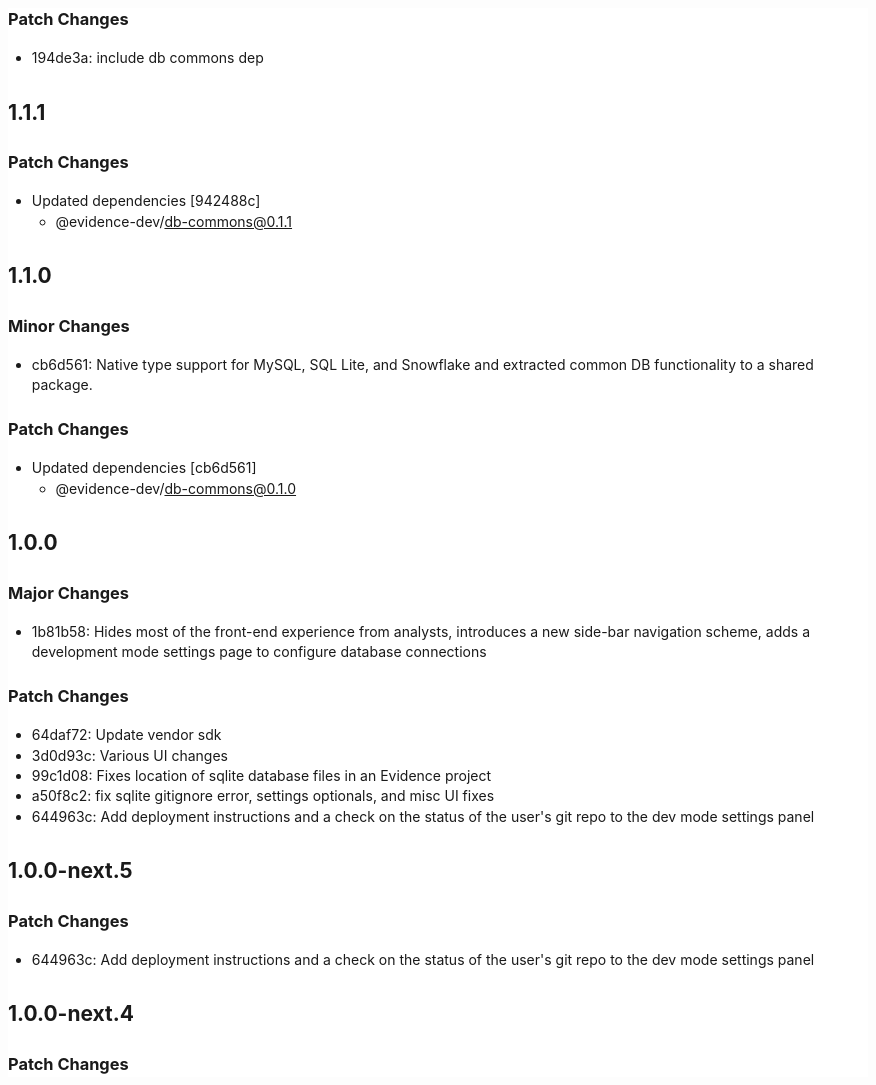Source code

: ### Patch Changes

- 194de3a: include db commons dep

## 1.1.1

### Patch Changes

- Updated dependencies [942488c]
  - @evidence-dev/db-commons@0.1.1

## 1.1.0

### Minor Changes

- cb6d561: Native type support for MySQL, SQL Lite, and Snowflake and extracted common DB functionality to a shared package.

### Patch Changes

- Updated dependencies [cb6d561]
  - @evidence-dev/db-commons@0.1.0

## 1.0.0

### Major Changes

- 1b81b58: Hides most of the front-end experience from analysts, introduces a new side-bar navigation scheme, adds a development mode settings page to configure database connections

### Patch Changes

- 64daf72: Update vendor sdk
- 3d0d93c: Various UI changes
- 99c1d08: Fixes location of sqlite database files in an Evidence project
- a50f8c2: fix sqlite gitignore error, settings optionals, and misc UI fixes
- 644963c: Add deployment instructions and a check on the status of the user's git repo to the dev mode settings panel

## 1.0.0-next.5

### Patch Changes

- 644963c: Add deployment instructions and a check on the status of the user's git repo to the dev mode settings panel

## 1.0.0-next.4

### Patch Changes

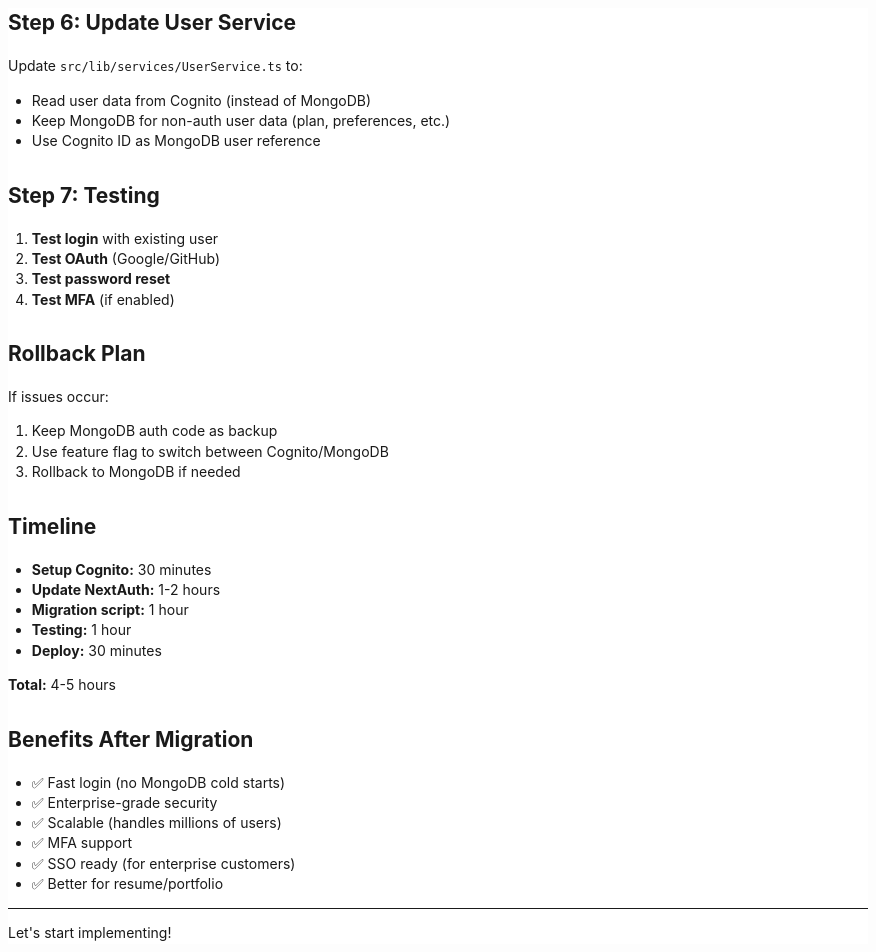 ## Step 6: Update User Service

Update `src/lib/services/UserService.ts` to:

- Read user data from Cognito (instead of MongoDB)
- Keep MongoDB for non-auth user data (plan, preferences, etc.)
- Use Cognito ID as MongoDB user reference

## Step 7: Testing

1. **Test login** with existing user
2. **Test OAuth** (Google/GitHub)
3. **Test password reset**
4. **Test MFA** (if enabled)

## Rollback Plan

If issues occur:

1. Keep MongoDB auth code as backup
2. Use feature flag to switch between Cognito/MongoDB
3. Rollback to MongoDB if needed

## Timeline

- **Setup Cognito:** 30 minutes
- **Update NextAuth:** 1-2 hours
- **Migration script:** 1 hour
- **Testing:** 1 hour
- **Deploy:** 30 minutes

**Total:** 4-5 hours

## Benefits After Migration

- ✅ Fast login (no MongoDB cold starts)
- ✅ Enterprise-grade security
- ✅ Scalable (handles millions of users)
- ✅ MFA support
- ✅ SSO ready (for enterprise customers)
- ✅ Better for resume/portfolio

---

Let's start implementing!
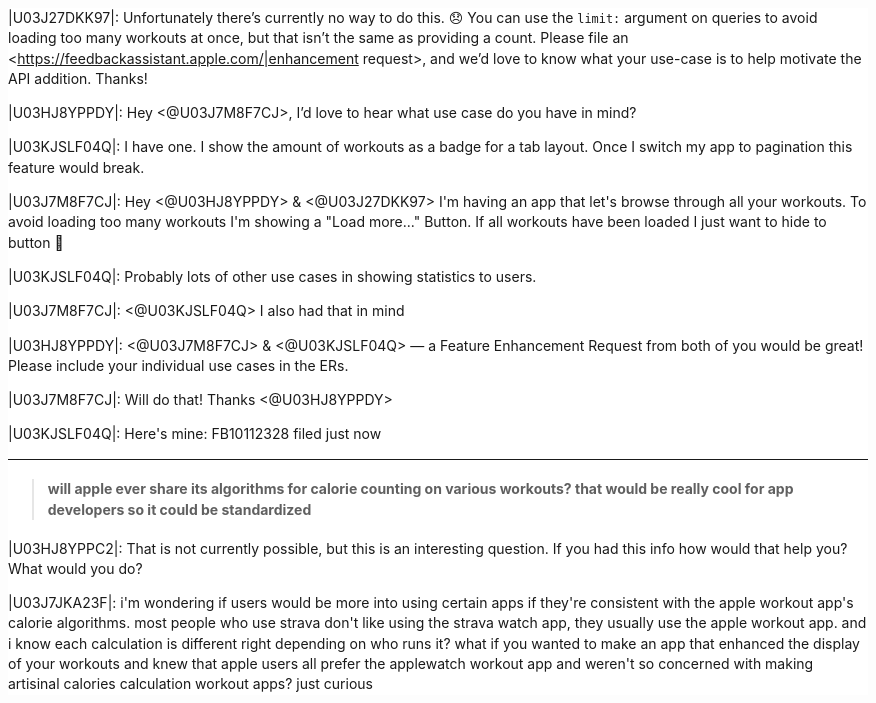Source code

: 
|U03J27DKK97|:
Unfortunately there’s currently no way to do this. :disappointed:  You can use the `limit:` argument on queries to avoid loading too many workouts at once, but that isn’t the same as providing a count.  Please file an <https://feedbackassistant.apple.com/|enhancement request>, and we’d love to know what your use-case is to help motivate the API addition.  Thanks!

|U03HJ8YPPDY|:
Hey <@U03J7M8F7CJ>, I’d love to hear what use case do you have in mind?

|U03KJSLF04Q|:
I have one. I show the amount of workouts as a badge for a tab layout. Once I switch my app to pagination this feature would break.

|U03J7M8F7CJ|:
Hey <@U03HJ8YPPDY> &amp; <@U03J27DKK97>
I'm having an app that let's browse through all your workouts. To avoid loading too many workouts I'm showing a "Load more..." Button.
If all workouts have been loaded I just want to hide to button :slightly_smiling_face:

|U03KJSLF04Q|:
Probably lots of other use cases in showing statistics to users.

|U03J7M8F7CJ|:
<@U03KJSLF04Q> I also had that in mind

|U03HJ8YPPDY|:
<@U03J7M8F7CJ> &amp; <@U03KJSLF04Q> — a Feature Enhancement Request from both of you would be great! Please include your individual use cases in the ERs.

|U03J7M8F7CJ|:
Will do that! Thanks <@U03HJ8YPPDY>

|U03KJSLF04Q|:
Here's mine: FB10112328 filed just now

--- 
> ####  will apple ever share its algorithms for calorie counting on various workouts? that would be really cool for app developers so it could be standardized


|U03HJ8YPPC2|:
That is not currently possible, but this is an interesting question. If you had this info how would that help you? What would you do?

|U03J7JKA23F|:
i'm wondering if users would be more into using certain apps if they're consistent with the apple workout app's calorie algorithms. most people who use strava don't like using the strava watch app, they usually use the apple workout app.
and i know each calculation is different right depending on who runs it?
what if you wanted to make an app that enhanced the display of your workouts and knew that apple users all prefer the applewatch workout app and weren't so concerned with making artisinal calories calculation workout apps? just curious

========================

Using the line that contains "and i know each" as the first, reproduce each line exactly through the last line of the listing.

# ANSWER TO THE EXERCISE
and i know each calculation is different right depending on who runs it?
what if you wanted to make an app that enhanced the display of your workouts and knew that apple users all prefer the applewatch workout app and weren't so concerned with making artisinal calories calculation workout apps? just curious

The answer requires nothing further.